I toweled off and pulled on clean jeans and a black long-sleeved shirt, the fabric sticking to my damp skin. Christmas music drifted down the hall—Perry Como, from the sounds of it—singing about candy canes and holly. Like we needed reminding that it was beginning to look like Christmas after back-to-back blizzards.
After tying my wet hair back into a low knot, I made my way into the kitchen to find Kelsey bent over the island, rolling out gingerbread dough. She’d found another one of my flannel shirts, a green one that had always reminded me of the color of her eyes. Her hair was still damp from her own shower, leaving wet spots on the shoulders where it had dripped. Every time she leaned forward to reach the far edge ofthe dough, the hem rode up just enough to reveal the curve where her thigh met her ass, and I lost the ability to think straight. Nothing but smooth skin disappearing under worn flannel.
I cleared my throat before I did something stupid like drop to my knees right there in the doorway. “Need a hand?”

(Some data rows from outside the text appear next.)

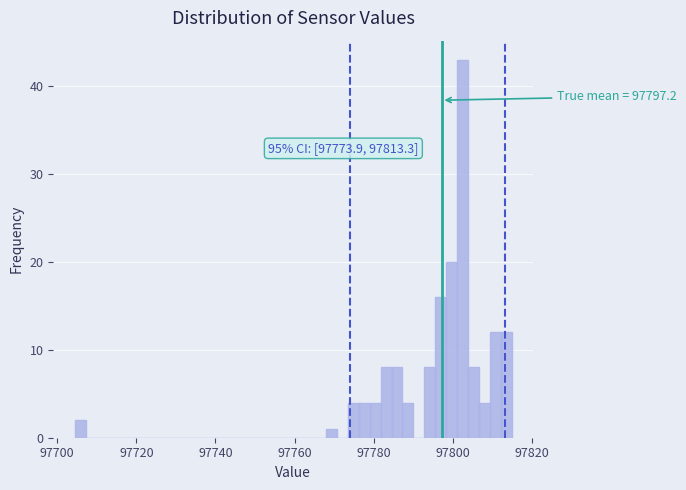

Around what value on the x-axis is the tallest bar? Give the approximate position of its centre, as read against the axis.

97802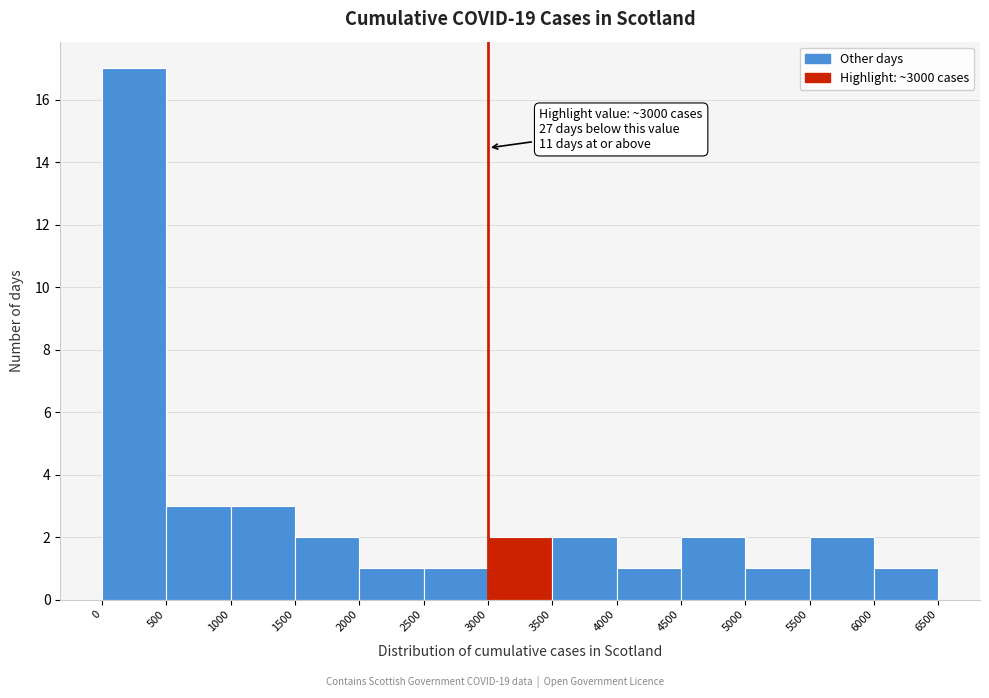

Over which range of the x-axis is the bar tallest?

0 to 500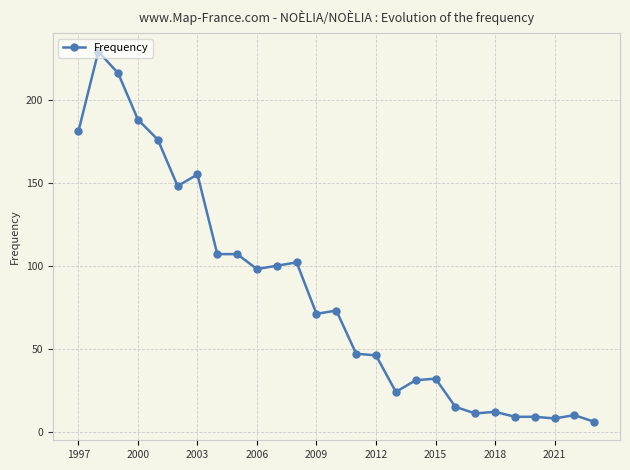

What is the difference between the maximum and minimum values?

223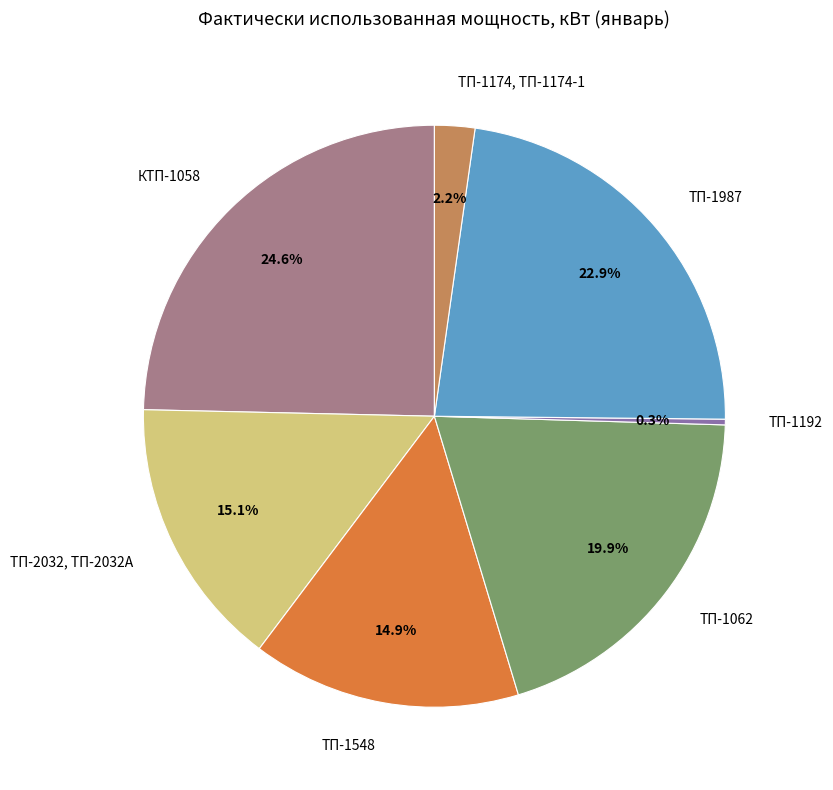

Does ТП-2032, ТП-2032А account for over 50% of the chart?

No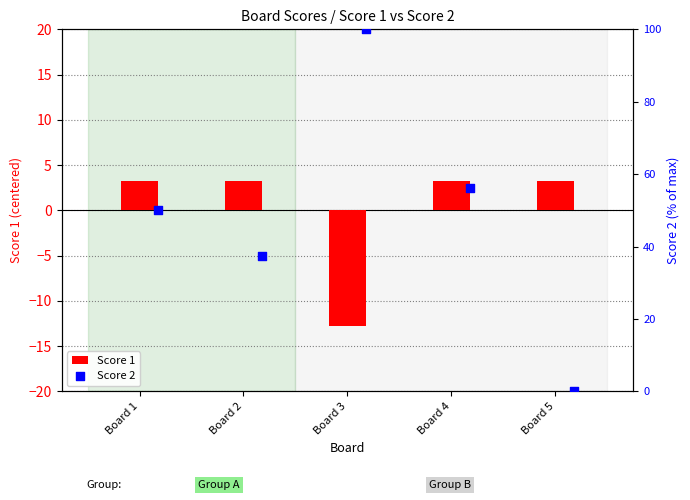

Which series has the largest Y range (max minus min)?

Score 2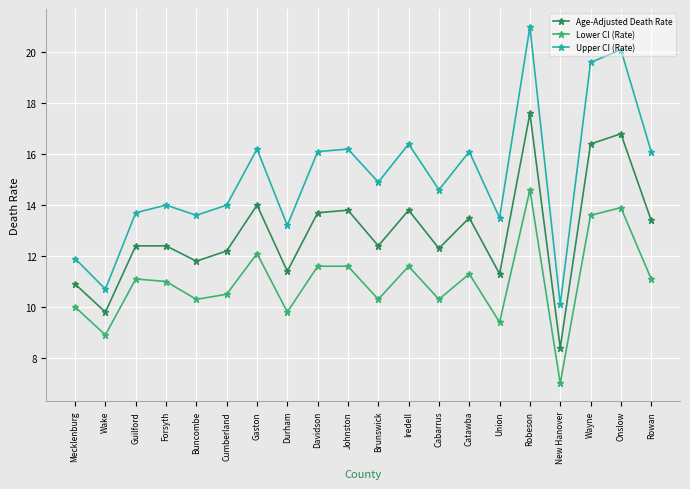

At which label does Age-Adjusted Death Rate first exceed 12?

Guilford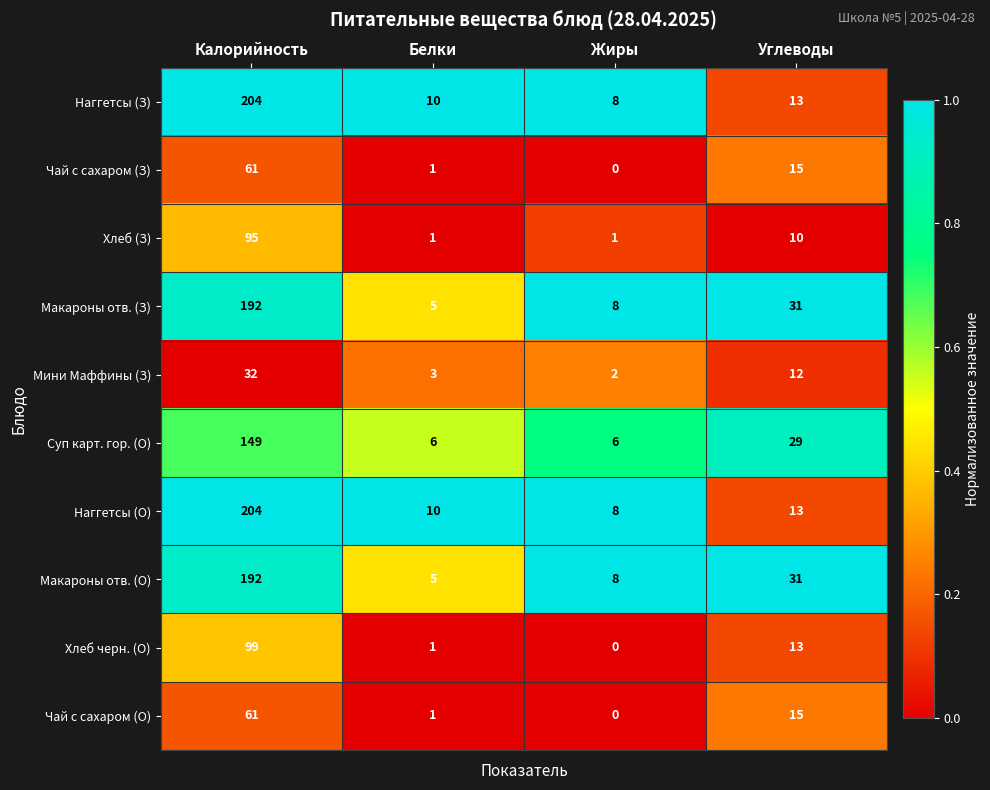

What is the difference between the Наггетсы (З) values at Калорийность and Белки?

194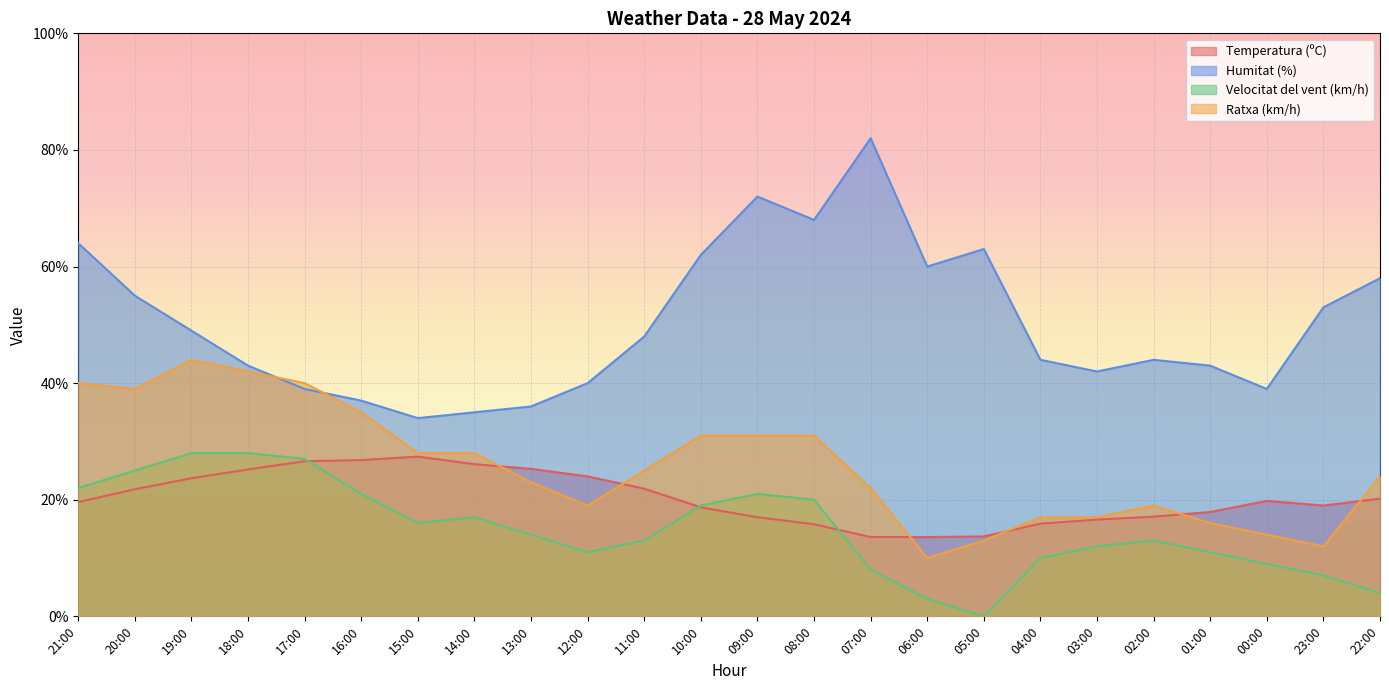

Rank the series by their average value, from lowest to highest.

Velocitat del vent (km/h), Temperatura (ºC), Ratxa (km/h), Humitat (%)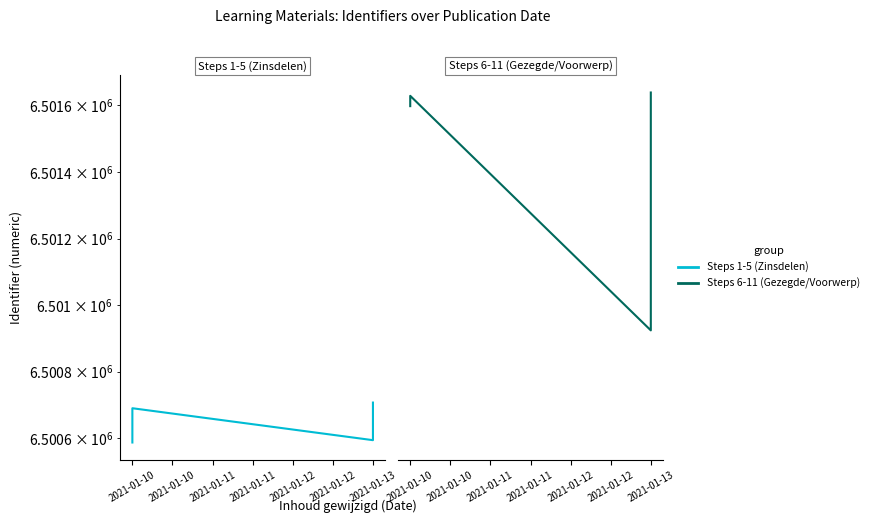

True or false: Steps 6-11 (Gezegde/Voorwerp) has more than 2 interior local peaks.

False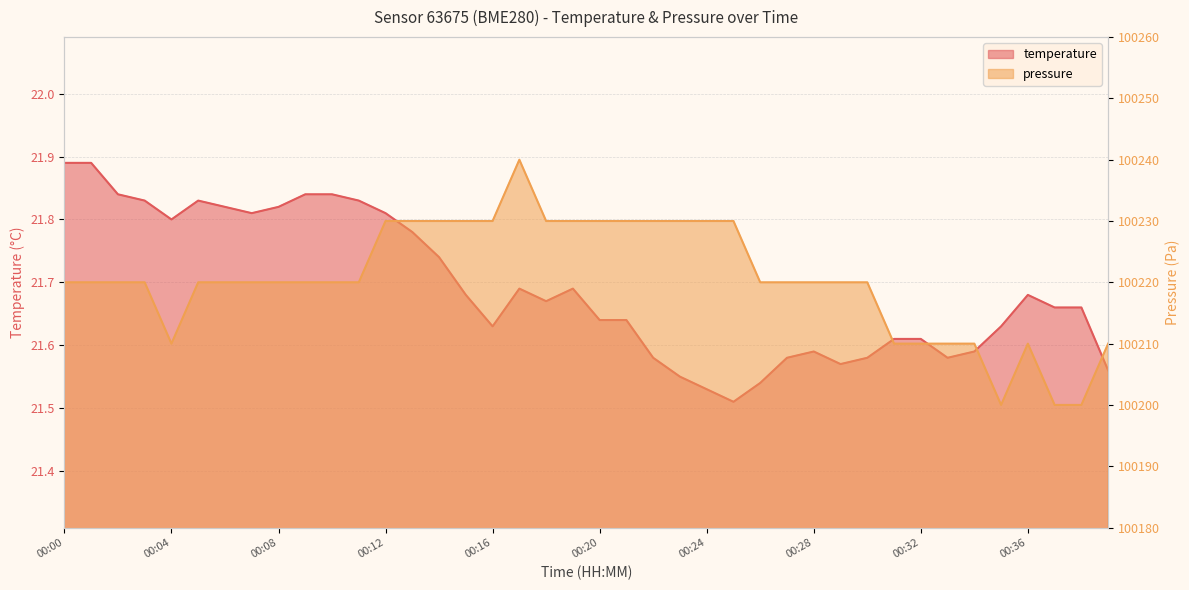

How many interior local valleys does the temperature series have?

7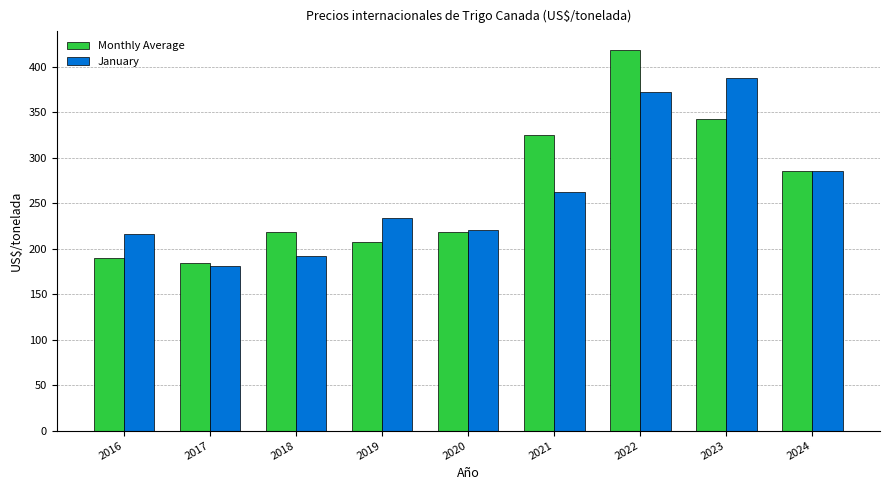

Which series has the largest range (max minus min)?

Monthly Average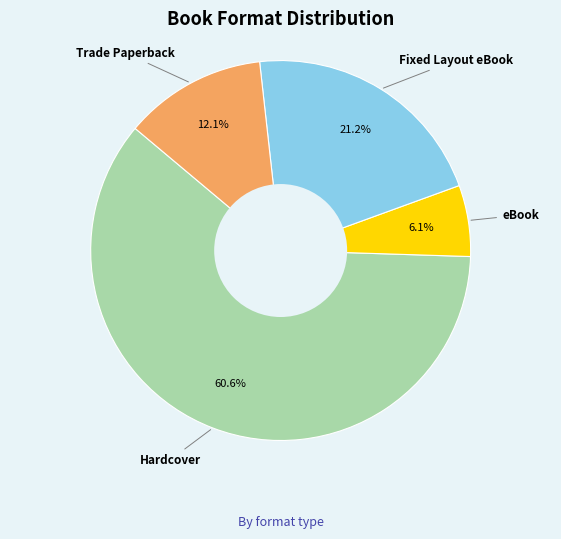

Which slice represents more than half of the pie?

Hardcover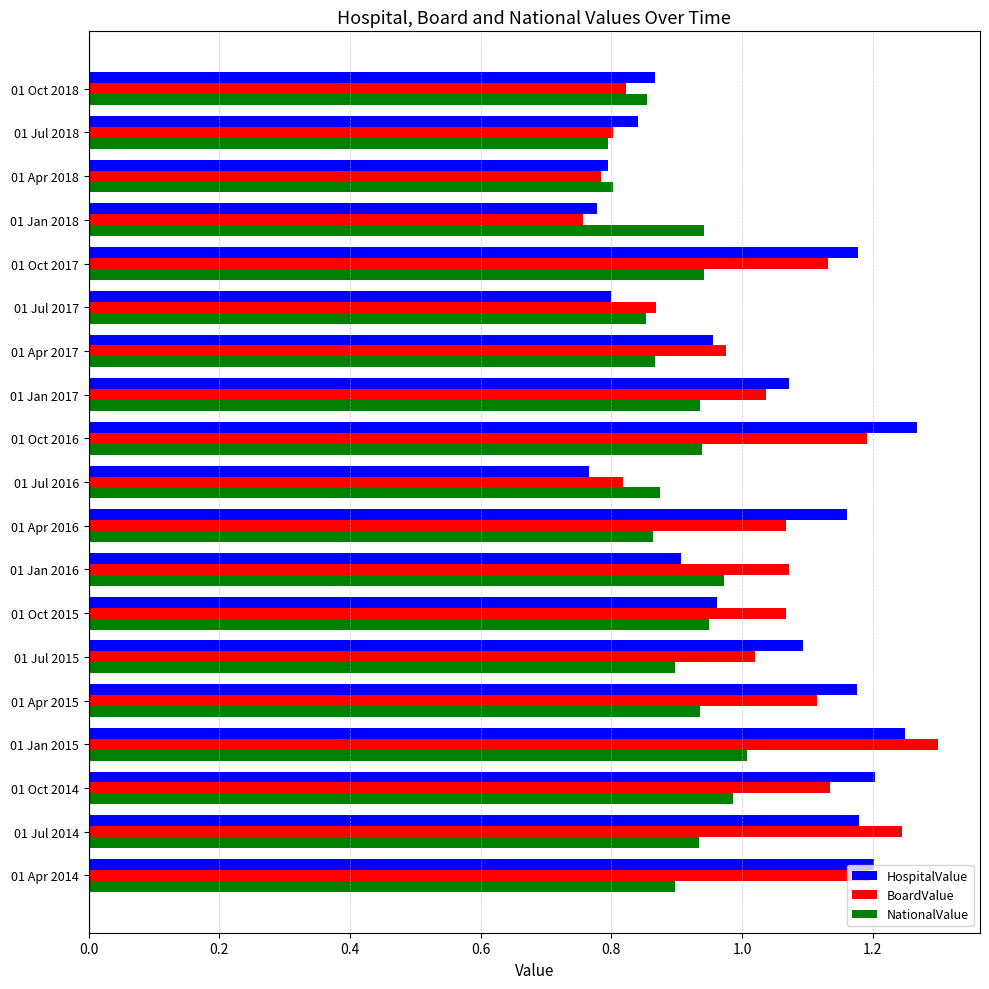

What are all the series names shown in the legend?

HospitalValue, BoardValue, NationalValue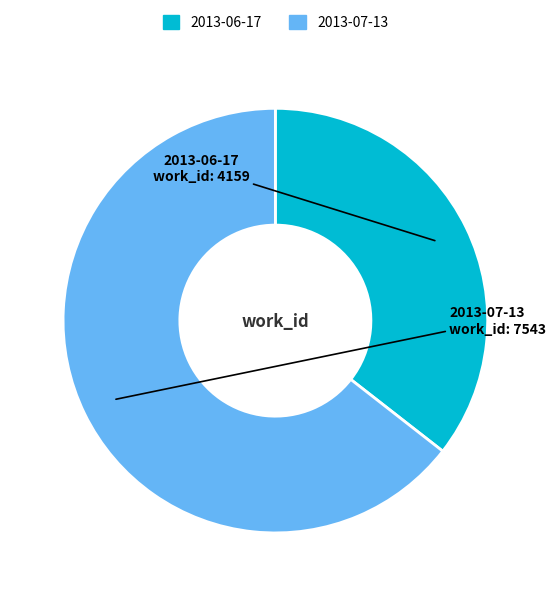

Which has a higher value, 2013-06-17 or 2013-07-13?

2013-07-13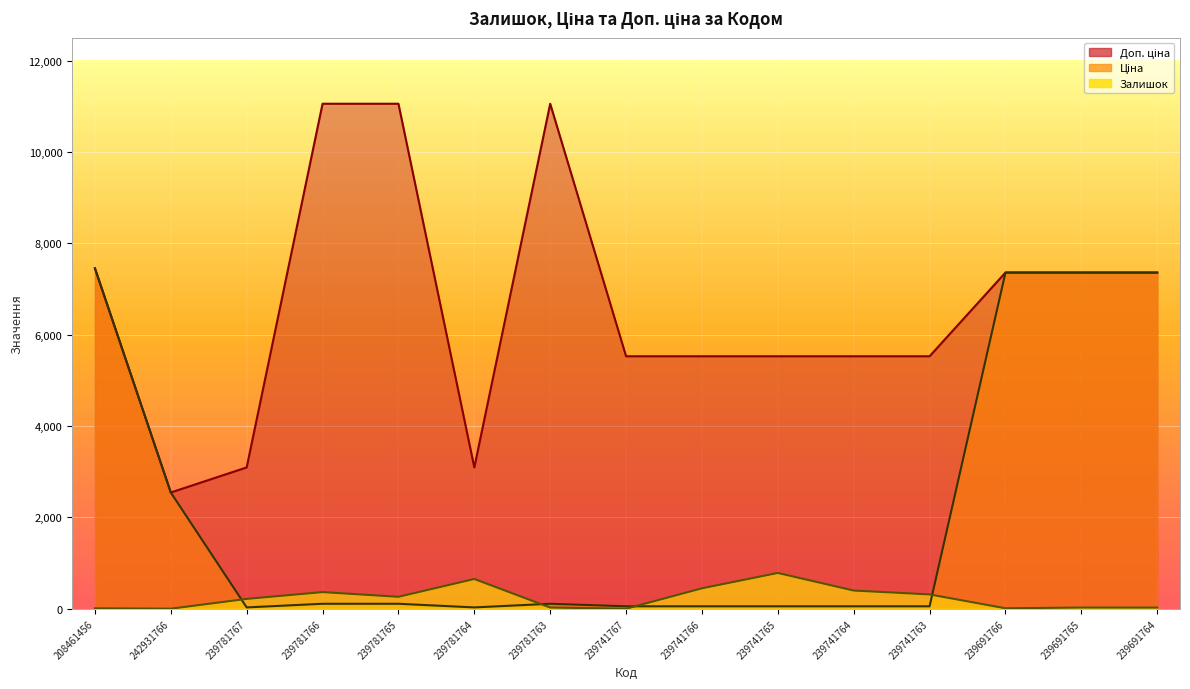

What is the difference between the Залишок values at 239741766 and 239781763?

421.0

She glanced over her shoulder, one of her brows lifting in surprise. “You wanna help bake?”
“Hell, someone’s gotta make sure you don’t burn the first batch.” I rolled up my sleeves and moved to the sink to wash my hands.
“Cookies only seem to burn when you’re involved,” she shot back, but I could hear the smile in her voice. “Or have you forgotten the time you set the smoke alarms off?”
“That was a fluke.” I dried my hands, remembering exactly how those cookies had burned—because I’d had her bent over the deep freeze in the laundry room, my hand down the front of her pajama pants. “Can’t expect a man to remember his own name, much less when the cookies need to come out of the oven, when you’re making sounds like that.”
Pink bloomed across her cheeks. She turned back to the dough, pressing her weight into the rolling pin. “Don’t distract me.”
“Distract you?” I moved closer, all innocence. “I would never.”
“Right.” She sprinkled some flour over the dough before dropping the bag back onto the counter, sending a puff of white into the air. “Because you’ve always been so good at keeping your hands to yourself when I’m trying to bake.”
She wasn’t wrong. Never had been able to resist her in the kitchen, something about the sight of her in an apron flipped all my switches. The concentration on her face when she measured. The way she’d bite her lip when reading a recipe. How her hips moved to the music she always seemed to have playing while she worked.
“I’ll be good,” I lied, already plotting.
“Sure you will,” Kelsey replied with a snort, shooting me several skeptical glances as she continued rolling the dough. I waited until she was focused before making my first move—reaching around her to the drawer on her left, deliberately brushing against her hip.